The first two elastic modes of the PTSP in this work are global modes, while the third through 20th modes are localized modes in edge areas of its face sheets and have different shapes for the two face sheets. MAC values between mode shapes from the beam-shell element model by updating the Young’s modulus of shell elements and those from the solid element model are all over 95% along the diagonal of the MAC matrix and close to 0 for off-diagonal elements of the matrix, while MAC values between mode shapes from the beam-shell element model by updating the thickness of shell elements and those from the solid element model are less than 70% along the diagonal of the MAC matrix for some high localized modes, indicating that the method by updating the thickness of shell elements is less accurate in simulating high localized mode shapes of the PTSP than that by updating the Young’s modulus;

Compared with DOFs of the solid element model, those of beam-shell element models that are created by the proposed methods are reduced by 98% for the whole PTSP and 99% for each welded joint, indicating that the proposed methods can save large amounts of computation time and computer memory from the solid element model in the FE analysis of the PTSP with welded joints; and

The first 14 elastic modes of the PTSP specimen were captured in the experiment without missing any modes.
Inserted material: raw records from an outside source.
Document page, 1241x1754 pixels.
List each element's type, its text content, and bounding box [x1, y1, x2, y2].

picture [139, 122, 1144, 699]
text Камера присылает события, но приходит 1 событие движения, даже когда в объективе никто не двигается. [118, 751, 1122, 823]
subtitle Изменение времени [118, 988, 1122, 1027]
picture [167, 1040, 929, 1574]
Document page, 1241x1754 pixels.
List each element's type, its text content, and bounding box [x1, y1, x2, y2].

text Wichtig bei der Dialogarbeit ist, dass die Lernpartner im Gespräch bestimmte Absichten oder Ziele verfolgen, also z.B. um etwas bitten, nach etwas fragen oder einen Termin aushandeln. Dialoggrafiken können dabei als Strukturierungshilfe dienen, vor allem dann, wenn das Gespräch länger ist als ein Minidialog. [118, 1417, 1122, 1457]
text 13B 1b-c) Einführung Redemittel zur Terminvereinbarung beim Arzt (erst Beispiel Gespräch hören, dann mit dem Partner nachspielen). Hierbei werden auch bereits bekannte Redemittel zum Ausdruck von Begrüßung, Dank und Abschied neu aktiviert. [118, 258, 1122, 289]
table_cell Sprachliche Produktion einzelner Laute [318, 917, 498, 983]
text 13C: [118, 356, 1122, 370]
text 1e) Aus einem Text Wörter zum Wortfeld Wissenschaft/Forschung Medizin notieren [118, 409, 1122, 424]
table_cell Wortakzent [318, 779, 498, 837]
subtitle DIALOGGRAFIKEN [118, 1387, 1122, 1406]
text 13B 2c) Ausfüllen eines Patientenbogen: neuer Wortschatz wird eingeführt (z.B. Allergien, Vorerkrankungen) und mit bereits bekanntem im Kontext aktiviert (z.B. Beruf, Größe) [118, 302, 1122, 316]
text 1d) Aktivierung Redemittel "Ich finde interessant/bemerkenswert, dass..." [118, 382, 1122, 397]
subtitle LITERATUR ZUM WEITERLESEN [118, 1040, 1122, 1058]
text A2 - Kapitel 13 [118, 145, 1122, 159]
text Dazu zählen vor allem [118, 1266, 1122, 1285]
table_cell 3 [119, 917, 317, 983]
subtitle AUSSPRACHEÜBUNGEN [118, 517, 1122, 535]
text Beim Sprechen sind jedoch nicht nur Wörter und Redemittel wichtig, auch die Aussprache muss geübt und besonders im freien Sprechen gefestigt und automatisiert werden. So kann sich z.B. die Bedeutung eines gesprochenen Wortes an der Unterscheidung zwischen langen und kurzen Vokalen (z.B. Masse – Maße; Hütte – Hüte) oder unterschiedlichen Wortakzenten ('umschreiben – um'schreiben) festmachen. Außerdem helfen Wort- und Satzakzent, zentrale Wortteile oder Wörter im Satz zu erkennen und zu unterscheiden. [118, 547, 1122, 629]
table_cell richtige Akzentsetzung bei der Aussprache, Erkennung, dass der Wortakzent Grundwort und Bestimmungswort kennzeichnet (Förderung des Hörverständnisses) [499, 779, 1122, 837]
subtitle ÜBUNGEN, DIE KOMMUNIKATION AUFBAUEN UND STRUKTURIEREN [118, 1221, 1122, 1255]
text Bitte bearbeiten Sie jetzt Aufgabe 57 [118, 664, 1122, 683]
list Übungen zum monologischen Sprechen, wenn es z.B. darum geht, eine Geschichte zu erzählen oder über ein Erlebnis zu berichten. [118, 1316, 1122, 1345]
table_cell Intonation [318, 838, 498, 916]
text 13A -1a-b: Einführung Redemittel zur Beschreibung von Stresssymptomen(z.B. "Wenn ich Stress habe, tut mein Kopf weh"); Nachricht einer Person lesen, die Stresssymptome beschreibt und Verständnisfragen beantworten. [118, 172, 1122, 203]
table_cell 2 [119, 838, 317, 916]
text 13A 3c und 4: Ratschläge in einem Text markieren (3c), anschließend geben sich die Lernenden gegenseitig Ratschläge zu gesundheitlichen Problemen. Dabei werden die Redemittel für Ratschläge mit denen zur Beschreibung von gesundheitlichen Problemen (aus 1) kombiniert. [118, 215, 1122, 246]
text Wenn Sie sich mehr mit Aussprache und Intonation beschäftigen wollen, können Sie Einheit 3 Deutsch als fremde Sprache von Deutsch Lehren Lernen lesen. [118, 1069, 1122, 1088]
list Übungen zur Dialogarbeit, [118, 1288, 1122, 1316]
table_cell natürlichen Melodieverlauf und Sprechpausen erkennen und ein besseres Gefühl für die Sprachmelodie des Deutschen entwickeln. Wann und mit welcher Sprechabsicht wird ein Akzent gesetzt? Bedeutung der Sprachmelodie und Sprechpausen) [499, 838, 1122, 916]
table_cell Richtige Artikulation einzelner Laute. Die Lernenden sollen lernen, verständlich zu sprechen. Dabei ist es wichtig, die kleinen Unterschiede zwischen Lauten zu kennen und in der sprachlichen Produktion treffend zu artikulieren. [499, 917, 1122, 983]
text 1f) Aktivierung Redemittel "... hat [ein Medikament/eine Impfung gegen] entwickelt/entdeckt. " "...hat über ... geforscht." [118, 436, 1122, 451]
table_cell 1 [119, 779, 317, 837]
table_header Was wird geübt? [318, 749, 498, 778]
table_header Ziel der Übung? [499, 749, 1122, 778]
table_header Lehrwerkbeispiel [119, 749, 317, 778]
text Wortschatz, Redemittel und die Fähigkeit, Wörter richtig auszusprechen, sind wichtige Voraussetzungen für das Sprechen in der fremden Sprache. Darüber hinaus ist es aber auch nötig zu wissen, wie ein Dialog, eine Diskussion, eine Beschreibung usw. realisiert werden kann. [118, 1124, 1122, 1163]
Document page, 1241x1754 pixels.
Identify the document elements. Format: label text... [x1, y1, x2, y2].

Absolute values of errors between elastic natural frequencies of the specimen from beam-shell element models in the proposed methods and the experiment are less than 2% for the first two global modes and less than 5% for the third through 14th localized modes. Diagonal MAC values are over 95% for the two global modes and over 85% for the localized modes. Accuracy of the proposed methods in estimating the first 14 elastic natural frequencies and mode shapes of the specimen is experimentally validated.

## Acknowledgment

The authors would like to thank the support from the National Science Foundation through the award number CMMI-1763024, Kun He for valuable discussions, and Scott Smith for creating a preliminary solid element model of the PTSP in this work.

## Conflict of Interest

There are no conflicts of interest.

## Data Availability Statement

The datasets generated and supporting the findings of this article are obtainable from the corresponding author upon reasonable request. The authors attest that all data for this study are included in the paper.